In its most recent revelation, the paper reported on how Michèle Alliot-Marie, foreign minister until recently, and her family had spent their Christmas holiday in Tunisia, traveling around the country on a private jet owned by a business acquaintance of dictator Zine El Abidine Ben Ali. Canard reported that Alliot-Marie had had lengthy, private telephone conversations with Ben Ali during the family vacation, before offering him police support and French tear gas to deal with the protests washing over his country upon returning to Paris.
The paper also caught the minister in a lie when it revealed that her parents had bought parts of a real estate company from the Ben Ali business associate during that Christmas holiday. A short time earlier, Alliot-Marie claimed that she had merely happened to run into the man at the airport. While her parents were signing the purchase agreement, the minister was at the hairdresser's getting her hair washed and blow-dried on the day before New Year's Eve. How did the paper get this information? It would never reveal its sources, says journalist Brigitte Rossigneux, but they are reliable.
At Canard's editorial offices, Rossigneux is also known as the woman with the two mobile phones: one that she uses for work and one that she buys for 39 every month, complete with a new SIM card, and then promptly throws away four weeks later.
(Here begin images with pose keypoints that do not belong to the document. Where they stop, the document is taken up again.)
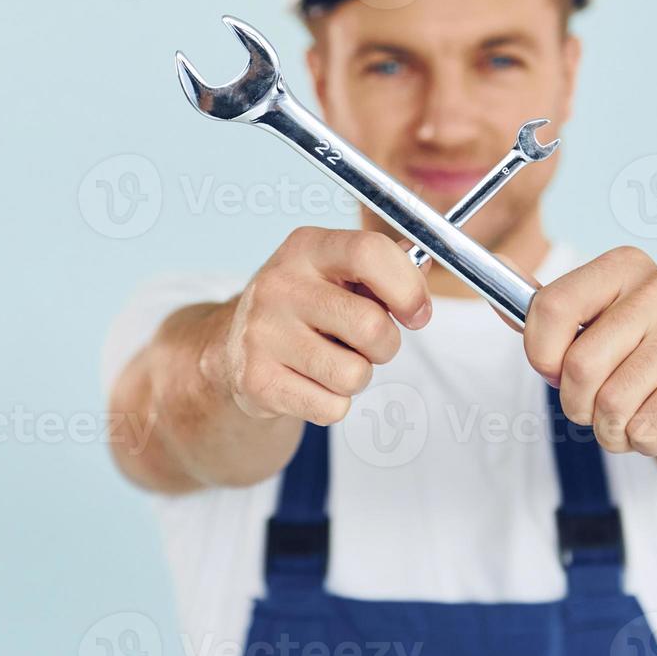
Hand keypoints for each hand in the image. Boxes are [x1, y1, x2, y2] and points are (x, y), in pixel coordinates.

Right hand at [216, 227, 431, 425]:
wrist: (233, 347)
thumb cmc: (303, 306)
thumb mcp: (336, 272)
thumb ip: (384, 266)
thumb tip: (422, 266)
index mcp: (307, 247)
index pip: (369, 253)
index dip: (408, 288)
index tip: (418, 313)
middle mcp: (279, 285)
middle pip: (371, 326)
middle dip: (385, 345)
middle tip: (366, 344)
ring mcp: (263, 333)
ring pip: (355, 375)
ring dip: (357, 377)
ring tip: (332, 361)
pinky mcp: (257, 381)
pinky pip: (332, 408)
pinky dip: (333, 404)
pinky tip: (309, 382)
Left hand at [522, 246, 656, 466]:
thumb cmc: (638, 368)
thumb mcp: (587, 333)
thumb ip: (542, 309)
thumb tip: (498, 267)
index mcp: (625, 265)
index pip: (550, 307)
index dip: (542, 355)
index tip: (557, 368)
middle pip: (578, 364)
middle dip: (578, 402)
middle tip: (602, 401)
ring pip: (611, 402)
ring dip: (612, 427)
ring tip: (637, 412)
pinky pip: (643, 427)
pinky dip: (642, 440)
She gives the number to a few key informants, thereby evading the government's monitoring efforts.
For all its revelations, Canard is no modern exposé machine, no New York Times or Washington Post. Instead, it is the dream of a few men, now old men, from a different republic, and from the era of an independent press. A few young men and three women have joined the ranks over the years. "We are not very feminine," Angeli says curtly. The paper has only 16 political editors and reporters, not more.
Their offices seem stuck in time, as if frozen in the early 1970s. There are stacks of dossiers in pastel-colored folders on the desks, next to black telephones with giant buttons from the days before the invention of the display screen.
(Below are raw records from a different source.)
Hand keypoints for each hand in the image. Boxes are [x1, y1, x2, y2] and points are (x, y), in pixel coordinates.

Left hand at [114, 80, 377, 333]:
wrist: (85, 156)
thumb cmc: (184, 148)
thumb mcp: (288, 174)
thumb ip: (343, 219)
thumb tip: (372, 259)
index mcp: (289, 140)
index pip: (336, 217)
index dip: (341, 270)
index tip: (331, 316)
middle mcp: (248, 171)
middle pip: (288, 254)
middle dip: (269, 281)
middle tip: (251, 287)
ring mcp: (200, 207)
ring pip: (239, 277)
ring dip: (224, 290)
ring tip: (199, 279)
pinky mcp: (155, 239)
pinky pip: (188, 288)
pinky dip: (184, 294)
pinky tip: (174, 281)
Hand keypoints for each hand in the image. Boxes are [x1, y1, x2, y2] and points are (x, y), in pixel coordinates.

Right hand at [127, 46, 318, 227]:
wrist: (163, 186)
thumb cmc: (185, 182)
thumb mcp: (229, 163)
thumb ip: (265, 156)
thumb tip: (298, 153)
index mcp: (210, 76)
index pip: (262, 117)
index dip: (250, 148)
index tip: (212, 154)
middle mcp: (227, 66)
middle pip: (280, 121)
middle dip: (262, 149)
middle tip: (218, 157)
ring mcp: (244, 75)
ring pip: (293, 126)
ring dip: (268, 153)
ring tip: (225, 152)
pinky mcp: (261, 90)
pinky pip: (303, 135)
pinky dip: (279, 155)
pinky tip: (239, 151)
"Looks like a set from an old television crime show, doesn't it?" says Christopher Nobili, one of the younger editors. His personal achievement from the last year, he says, was a toppled state secretary -- such is the measure of success at Canard. Nobili is one of the few journalists at the paper who write on a computer. More than half of the editors turn over their handwritten manuscripts to the secretaries.
Canard is the functioning alternative to the networked rest of the world. The newspaper, so feared at the Elysée and the ministries, consistently refuses to create a website. "Our job is to inform our readers, on newspaper and with printer's ink," the one-page website reads defiantly. Canard also has no large teams of researchers who are assigned to work on stories for months.
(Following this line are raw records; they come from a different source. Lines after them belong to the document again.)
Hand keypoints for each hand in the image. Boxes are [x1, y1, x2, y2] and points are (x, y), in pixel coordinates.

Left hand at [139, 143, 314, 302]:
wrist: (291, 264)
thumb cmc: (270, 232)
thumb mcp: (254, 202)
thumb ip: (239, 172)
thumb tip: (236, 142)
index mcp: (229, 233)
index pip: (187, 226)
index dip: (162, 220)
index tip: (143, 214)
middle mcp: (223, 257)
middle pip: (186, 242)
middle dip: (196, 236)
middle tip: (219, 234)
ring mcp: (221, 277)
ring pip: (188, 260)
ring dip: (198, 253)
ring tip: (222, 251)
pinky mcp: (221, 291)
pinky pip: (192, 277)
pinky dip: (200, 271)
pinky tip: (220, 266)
In the best case, information reaches Le Canard enchaîné, or "The Chained Duck," entirely on its own. Over the years, the duck has thrown off its chains, and now it depends on a very French form of schizophrenia: informants in the ministries, intelligence services, the military and the Elysée Palace. Its sources are reliable whistle-blowers who submit to hierarchical conditions by day, keeping quiet and swallowing what they don't like, only to meet with the editors in the bars of major hotels in the evening ("very practical, lots of foreigners, very discreet") and reveal the secrets of the republic.
"Do you know what makes my life here so relaxed?" Angeli asks. "We are doing so well that we could skip an issue and still keep on paying everyone's salary."
Maybe this explains why the paper occasionally prints headlines like the one from last week: "Fourth Cabinet Meeting in One Year. Sarko Manic-Depressive Again." A very relaxed headline.